'All the way out there'
Stars and Stripes delivers its newspaper to nearly every location on Guam.
But the paper's circulation manager there is quick to joke about the only spot that goes without coverage.
"We'll deliver all over the island," Henry Wood says. "Except on Cocos Island. I'm not paddling all the way out there."
During a recent work trip to Guam, I heard him use that same line repeatedly. Without fail, it produced chuckles. He explained that it showed local residents that we weren't outsiders who didn't know the area.
The only problem was that since I'm actually based in Tokyo, it made me feel like an outsider who didn't know the area.
So on my day off, I set out in search of the island with a friend.
As luck would have it, it was a scorcher, and I was very much in the mood for some sand and surf activity.
The Cocos Island Resort boat departs hourly. The cost is $40 for tourists, but only $25 for locals and military members. This includes the round-trip ride and lunch when you get there.
The 100-acre island lies roughly 2 miles off Guam's southern tip. The trip there was great and we enjoyed the wind and blue light from the overhead tarp shading our faces.
Walking along the long dock leading to the island, I couldn't help feeling a bit like a hooligan from Pinocchio on his way to Pleasure Island. But our intentions were purer.
We started with a buffet-style lunch offering curry and rice, chicken, noodles and salads. We decided that the rest of the experience would have to be somewhat of a train wreck for it not to be worth the price.
The resort consists of just three buildings: the restaurant, and two buildings that host the activity ticket counter, snack bar, small gift shop and beach rental equipment.
Before looking into the sports and other activities, we decided to explore and hiked down the shoreline and through the jungle. We covered most of the island in about an hour. My friend's mention of possible wild boar quickened our pace at the end.

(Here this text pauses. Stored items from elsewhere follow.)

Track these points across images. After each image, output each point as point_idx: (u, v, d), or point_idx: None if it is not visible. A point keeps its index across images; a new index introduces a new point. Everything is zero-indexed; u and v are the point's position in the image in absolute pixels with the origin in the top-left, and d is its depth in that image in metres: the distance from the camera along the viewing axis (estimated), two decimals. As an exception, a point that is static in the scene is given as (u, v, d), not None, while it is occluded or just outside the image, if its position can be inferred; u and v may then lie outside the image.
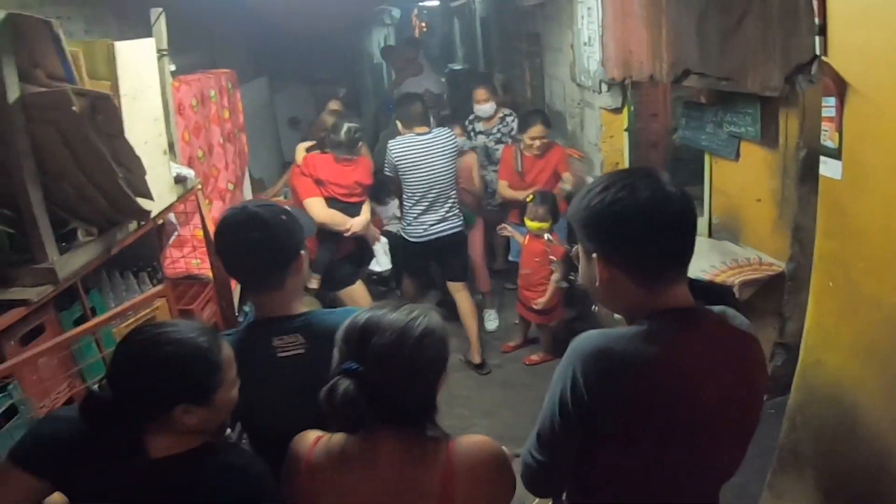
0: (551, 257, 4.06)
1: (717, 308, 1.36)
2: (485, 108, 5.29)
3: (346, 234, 4.16)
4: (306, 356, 1.69)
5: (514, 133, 5.35)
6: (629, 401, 1.24)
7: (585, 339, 1.29)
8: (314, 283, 4.27)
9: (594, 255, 1.29)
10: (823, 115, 1.64)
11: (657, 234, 1.23)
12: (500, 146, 5.37)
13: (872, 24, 1.46)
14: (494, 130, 5.49)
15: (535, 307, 4.19)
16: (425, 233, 4.30)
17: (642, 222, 1.22)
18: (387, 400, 1.28)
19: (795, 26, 2.71)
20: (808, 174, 3.20)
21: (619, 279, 1.28)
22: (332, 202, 4.16)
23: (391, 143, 4.25)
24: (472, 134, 5.58)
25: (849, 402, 1.80)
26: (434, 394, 1.35)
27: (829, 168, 1.67)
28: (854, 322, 1.74)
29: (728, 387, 1.28)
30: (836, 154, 1.62)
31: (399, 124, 4.35)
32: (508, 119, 5.48)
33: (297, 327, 1.73)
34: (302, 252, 1.80)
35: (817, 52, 1.62)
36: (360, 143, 4.17)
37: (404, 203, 4.37)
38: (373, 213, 4.67)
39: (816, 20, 1.58)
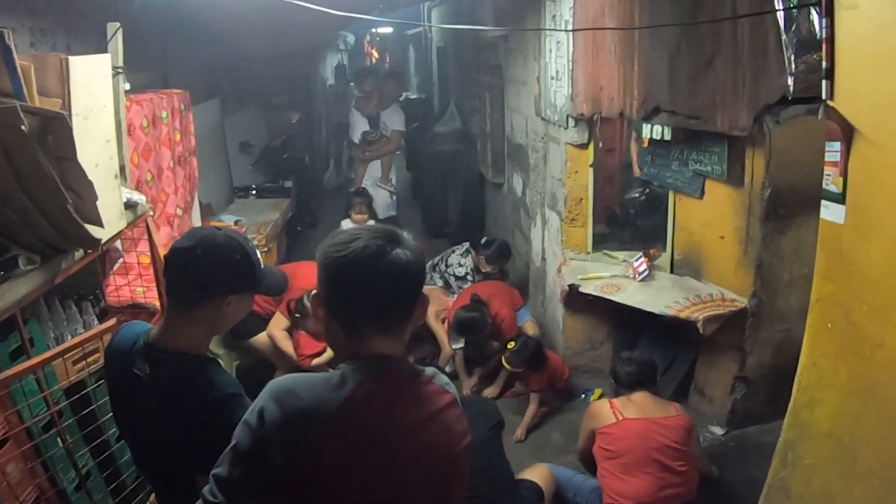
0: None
1: (427, 368, 1.44)
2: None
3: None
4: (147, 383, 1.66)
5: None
6: (307, 445, 1.27)
7: (280, 380, 1.36)
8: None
9: (313, 291, 1.42)
10: (826, 159, 1.62)
11: (358, 292, 1.34)
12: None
13: (886, 71, 1.45)
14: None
15: None
16: None
17: (350, 278, 1.33)
18: None
19: (764, 67, 2.75)
20: (772, 213, 3.25)
21: (329, 320, 1.39)
22: None
23: None
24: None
25: (846, 440, 1.79)
26: None
27: (830, 212, 1.66)
28: (853, 362, 1.74)
29: (416, 435, 1.33)
30: (839, 199, 1.61)
31: None
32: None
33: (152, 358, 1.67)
34: (228, 297, 1.70)
35: (823, 96, 1.61)
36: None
37: None
38: None
39: (824, 64, 1.57)
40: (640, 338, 4.30)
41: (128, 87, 2.92)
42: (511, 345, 4.05)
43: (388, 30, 16.35)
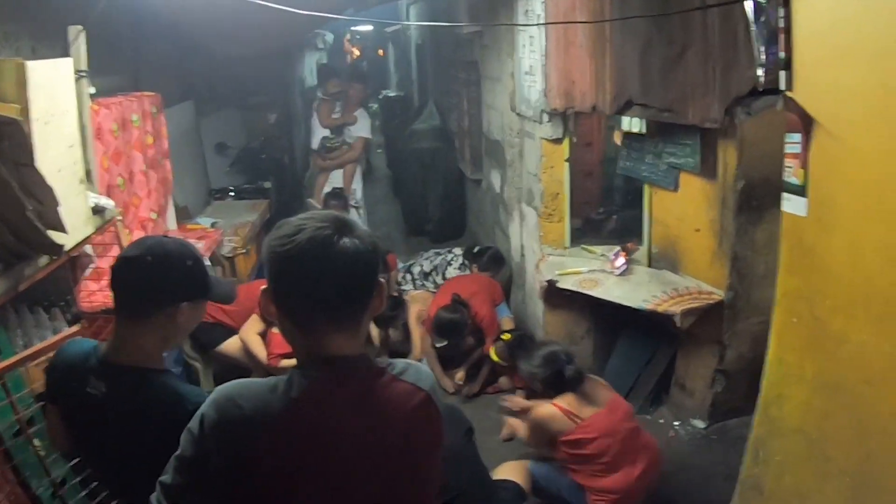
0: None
1: (399, 362, 1.36)
2: None
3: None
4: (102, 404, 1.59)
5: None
6: (244, 453, 1.22)
7: (225, 386, 1.29)
8: None
9: (263, 287, 1.32)
10: (786, 151, 1.61)
11: (306, 285, 1.25)
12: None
13: (844, 62, 1.44)
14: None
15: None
16: None
17: (297, 272, 1.25)
18: None
19: (735, 59, 2.75)
20: (745, 205, 3.26)
21: (281, 317, 1.31)
22: None
23: None
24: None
25: (816, 436, 1.77)
26: None
27: (792, 205, 1.64)
28: (819, 357, 1.72)
29: (375, 441, 1.26)
30: (800, 191, 1.60)
31: None
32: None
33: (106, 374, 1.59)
34: (181, 305, 1.63)
35: (781, 87, 1.60)
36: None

Back on the main drag, we spent a few moments in the shade on a couple of hammocks before making our way to the ticket counter.
For such a tiny island, just about any water activity is available, including snorkeling, diving, wake boarding, jet skiing, fishing, boating and parasailing.
My fear of heights had kept me from parasailing in the past, but I was feeling adventurous. I bought a $60 ticket to give it a shot.
I was in a group of four and was the last to go. I'm horribly distrustful of safety equipment when I'm hundreds of feet up in the air, and that might have affected the amount of fun I had, but the water was beautiful and crystal clear even from that height.
I could hear my friend in the boat yell to the driver that I was in the U.S. Navy and that I loved the water. I wasn't sure why that was relevant until my line started to lower and I began skipping across the surface of the ocean.
This ended up being the highlight as the water was incredibly warm and refreshing.
Once back on shore, we learned that the last boat back left at 4 p.m., so we didn't have any time to hit the beach.
Despite the weird irony of parasailing being the only way I got in the water, we left satisfied and ready to recommend Cocos to others.
I also felt good knowing I could now take part in Henry's little inside joke.